I took this as one of my “easy” and “fun” classes. A 100 level to balance my two 300 level classes and my frickin’ Latin class (even though that’s a 100 level, foreign language classes require much work and memorization). I don’t think this is going to be either easy (described above) or fun (described next).

My second issue with professor Kang is partially no fault of his own, and partially his teaching style. He is obviously Chinese and with that comes the English as a second language problems. He’s a bit difficult to understand when he is speaking. He does have some humorous mispronunciations (like switching “w” and “v” sounds), but I like to think of myself as being above ridiculing him because of his speech (I’m not really though).

My real issue is that he rambles and goes on tangents far too often. He will be talking about a subject, say the language groups of prehistoric China. Then he will quickly delve into something only slightly related, like Japan and Korea borrowing written Chinese. Then he quickly moves into something else only slightly related to that, for example when the Japanese developed their own written language. Again, then to something else, the Japanese idolized Chinese culture. Then they didn’t. Then on and on to something else and different, all in the same subject material but unconnected to the original topic which he finally returns to five minutes later.

This is a nightmare for note-taking, and coupled with his speech patterns make it a class that is going to be very difficult to sit through. Plus, he seems the type who will grade tough and give hard tests. Bleh.

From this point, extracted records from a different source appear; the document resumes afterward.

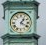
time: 1:20
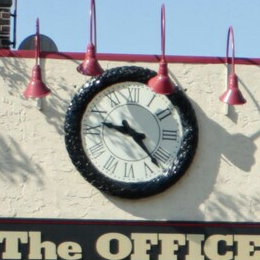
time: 9:23
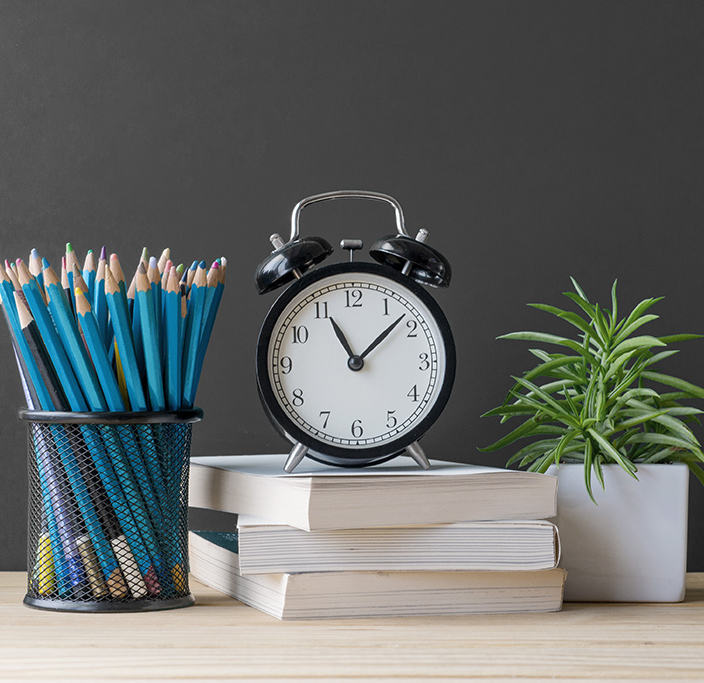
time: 11:08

My other class is much more to my tastes. It’s a political science class: International Relations. It’s with a professor I had last semester and really enjoyed, so there should be no difficulties there. The work level and expectations seem appropriate and I like the classmates I know. My only slight grief is that it’s once a week for three and a half hours. That’s a long, long class.

We watched a documentary titled, Why We Fight, our first day in the class. Funny, we could watch a 90-minute movie and still have more than half the class remaining. The documentary was a radical outlook on contemporary American international policy in the wake of 9/11. It focused heavily on the influence of the military-industrial complex and its stranglehold on foreign affairs.

It reminded me quite vividly of George Orwell’s 1984. Here is an extrapolation: America is at war with Iraq because it has to be at war. Without war there is no survival for the upper echelon of the American political actors. Their success is inextricably linked with (A) propaganda and (B) military spending. In Bush’s mind his purpose is to make war. With anyone, really, but Iraq is a plum target due to it’s petroleum resources, an identifiable “Bad Guy” in Sadaam, and recent bad form with Kuwait. Without this war, Bush would not be able to ask congress for billions, secure his and his families futures with oil, and help his friends’ companies when he spends those billions. All the while, Bush and others attempt to manipulate and use the American and world public with propaganda shaping current events and rewriting history. Orwellian indeed.

Anywho, the documentary brought that to mind. This is far too long a post, I best cease it here.